Aberrant organization of mtDNA was observed in ATAD3 patients’ fibroblasts by immunocytochemistry staining (Desai et al., 2017; Gunning et al., 2020; Muñoz-Oreja et al., 2024), but has not been studied in animal models. However, in mouse models, mtDNA depletion occurs after cristae disorganization, suggesting that ATAD3 affects mtDNA maintenance in vivo by stabilizing the mitochondrial cristae morphology (Peralta et al., 2018; Arguello et al., 2021).

As previously described, ATAD3 LOF in skeletal muscle tissue of mice resulted in a milder phenotype than the neuron model. This result highlights the existence of different compensatory mechanisms to counteract ATAD3 dysfunction in different tissues. Indeed, Frazier et al. also indicated this tissue specificity, where complex I activity was more profoundly reduced in cardiac tissue than in skeletal muscle or fibroblasts from ATAD3-deficient patients (Frazier et al., 2021).

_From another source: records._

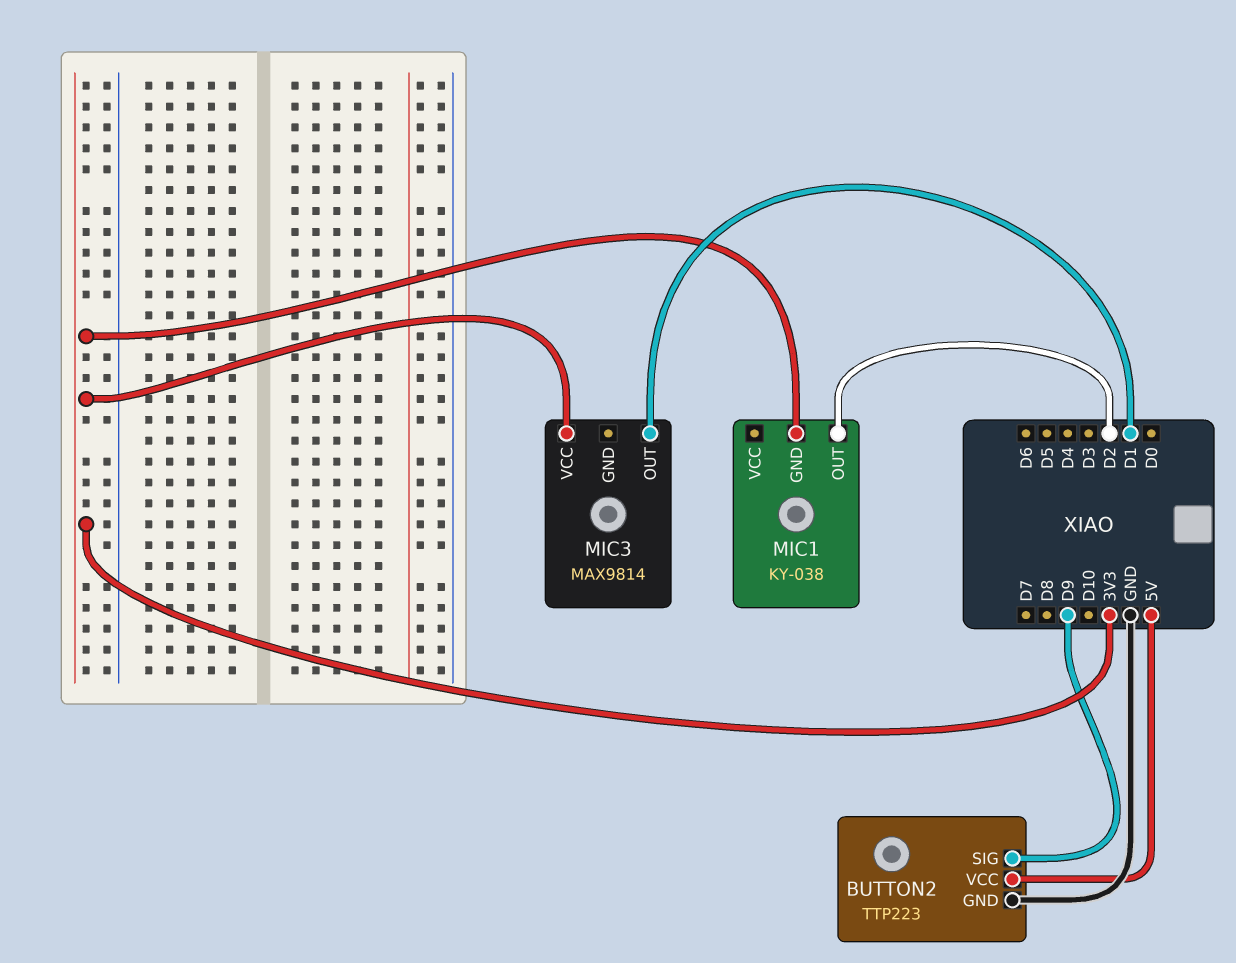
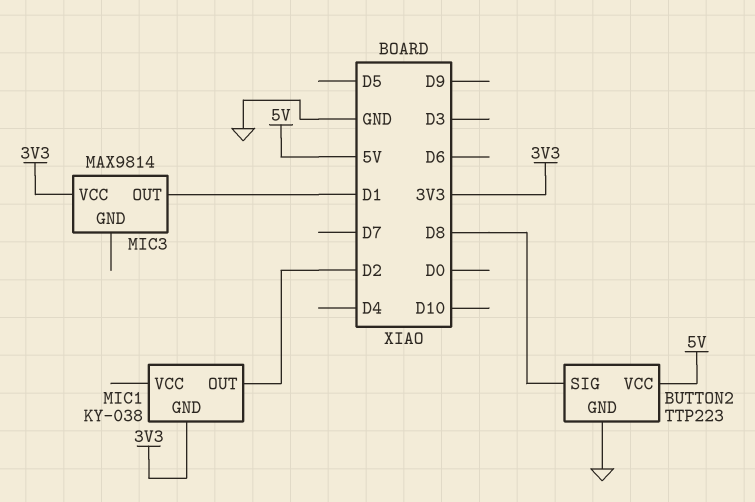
BUTTON2 pin SIG: D9 -> D8

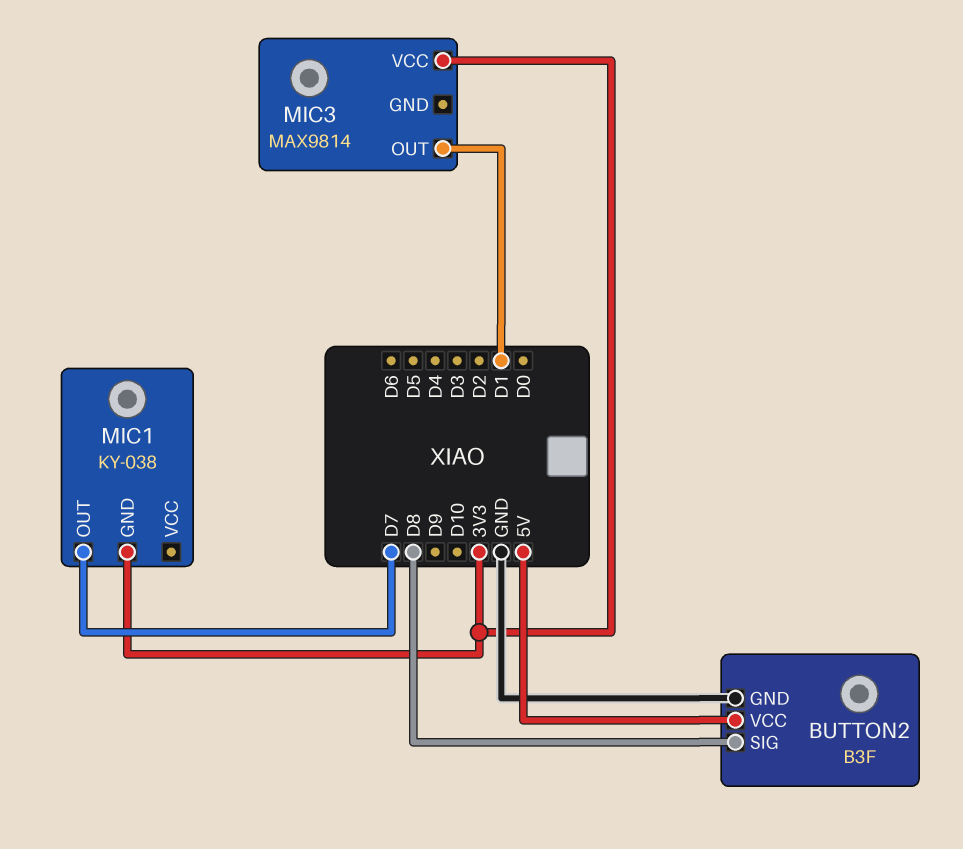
BUTTON2: TTP223 -> B3F
MIC1 pin OUT: D2 -> D7

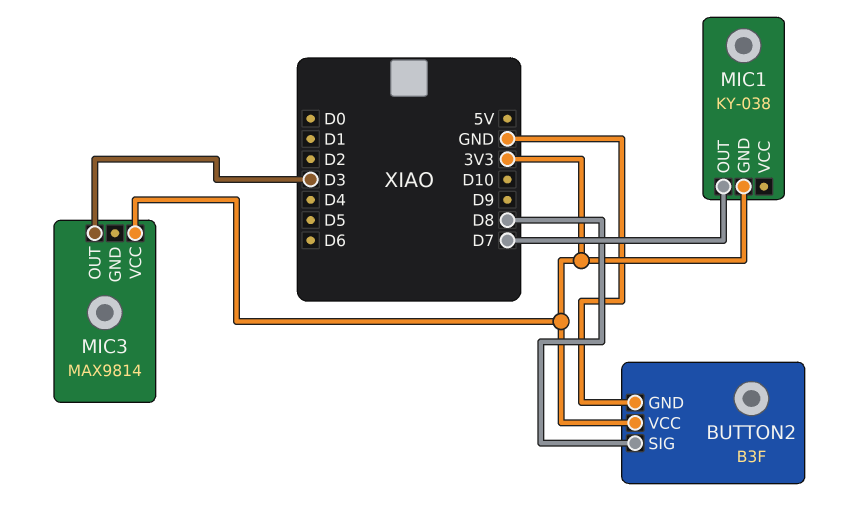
BUTTON2 pin VCC: 5V -> 3V3
MIC3 pin OUT: D1 -> D3

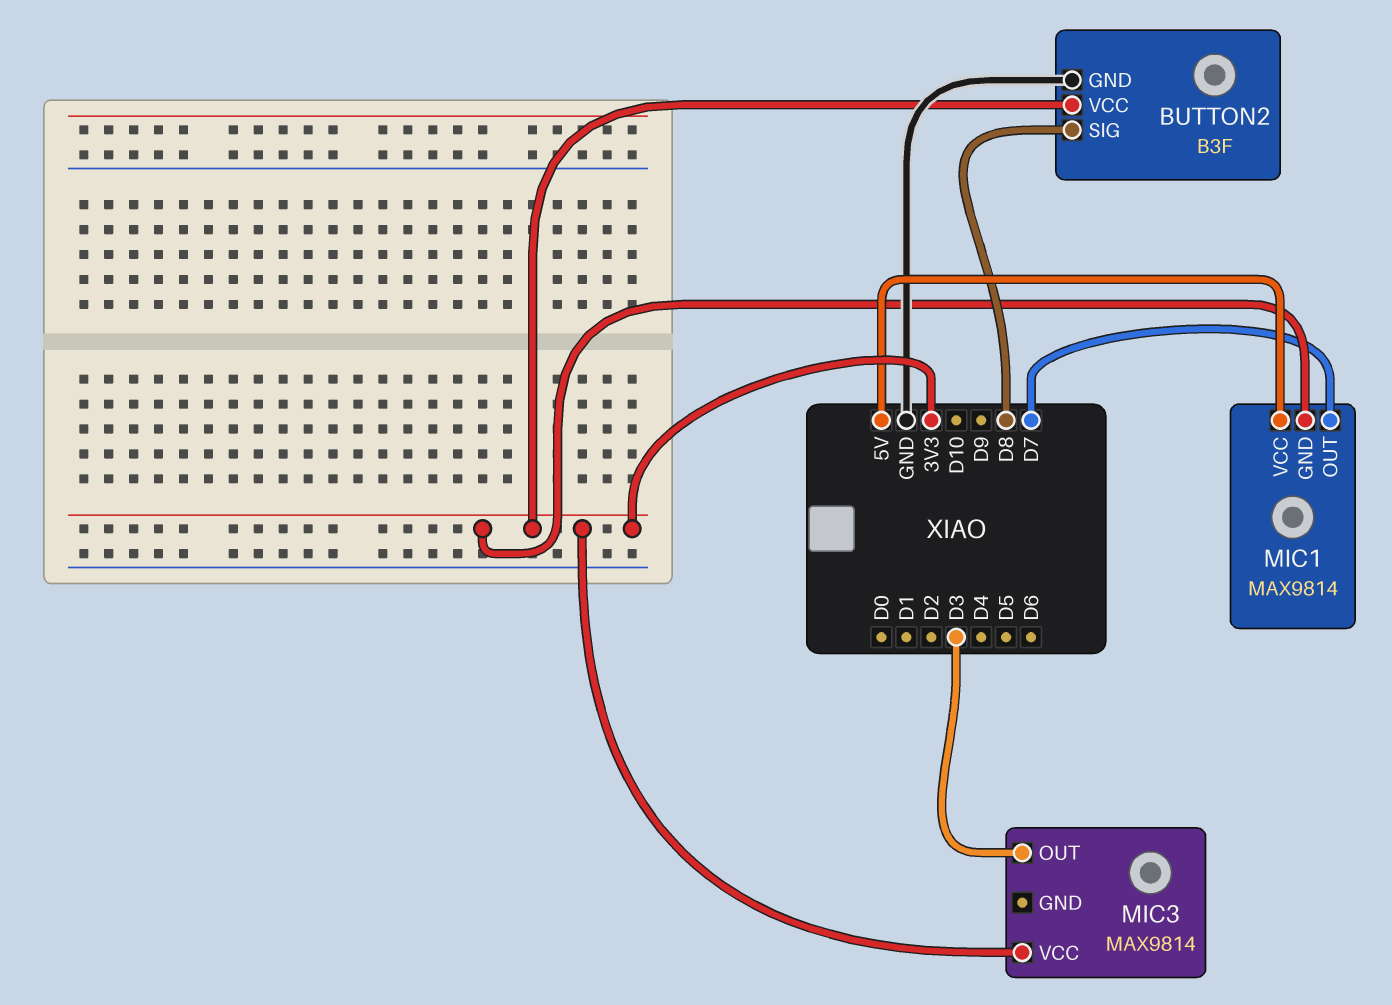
MIC1: KY-038 -> MAX9814
MIC1 pin VCC: none -> 5V

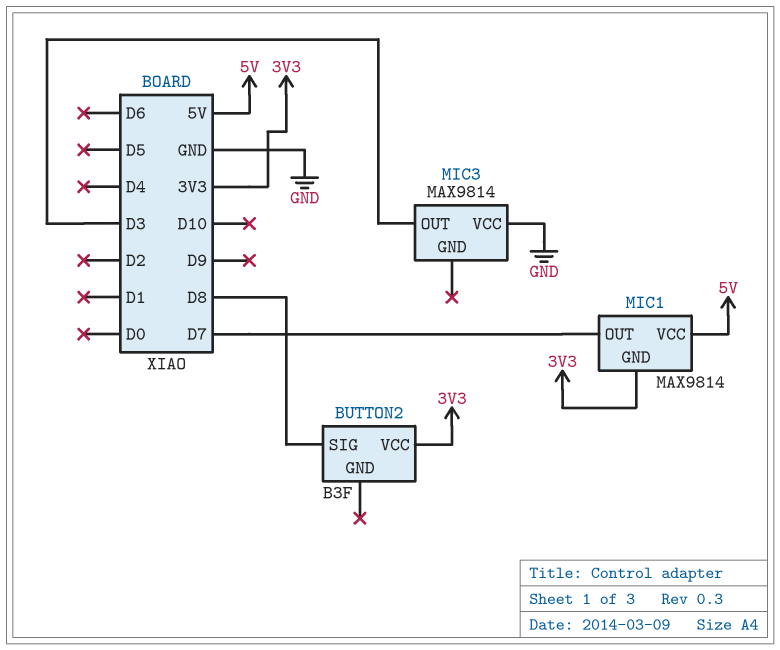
BUTTON2 pin GND: GND -> none
MIC3 pin VCC: 3V3 -> GND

However, species-specific variations observed in the ATAD3A gene structure present a potential limitation in the direct application of findings from animal models to human disease. To illustrate, consider the case of the NAHR-mediated duplication syndrome, which is characterized by pontocerebellar hypoplasia, seizures, and respiratory insufficiency (Gunning et al., 2020; Frazier et al., 2021). On a molecular level, the duplications typically result in a stable chimeric ATAD3A/C protein harboring 29 missense changes, including the previously referenced p.Arg466Cys variant, which is postulated to be a significant contributor to pathogenicity. However, the p.Arg466Cys variant itself is associated with a milder phenotype including syndromic dominant optic atrophy with neurological involvement (Muñoz-Oreja et al., 2024). This suggests that the variant is only partially responsible for the phenotype observed in the duplication syndrome. Nevertheless, ubiquitous expression of the Arg466Cys variant in Drosophila proved to be lethal. Thus, the animal model, which lacks the ATAD3B and ATAD3C genes, is unable to fully elucidate the underlying pathomechanisms in this case.

Overall, the results obtained from the Drosophila and mouse models, along with other in vitro studies, have yielded valuable insights into the function of ATAD3A. In summary, it has been demonstrated that ATAD3A LOF or CNVs in the ATAD3 locus result in mitochondrial dysfunction, due to the protein’s role in the structural organization of mitochondrial membranes and its impact on essential processes such as mtDNA maintenance and cholesterol metabolism. Nevertheless, the precise function of ATAD3A and the cellular mechanisms underlying ATAD3-associated disorders remain unclear and require further research. The integration of genomic, transcriptomic, proteomic, lipidomic, and metabolomic data, coupled with the application of novel advanced technologies, is a promising avenue for advancing our understanding of pathomechanisms and may also facilitate the identification of potential therapeutic targets.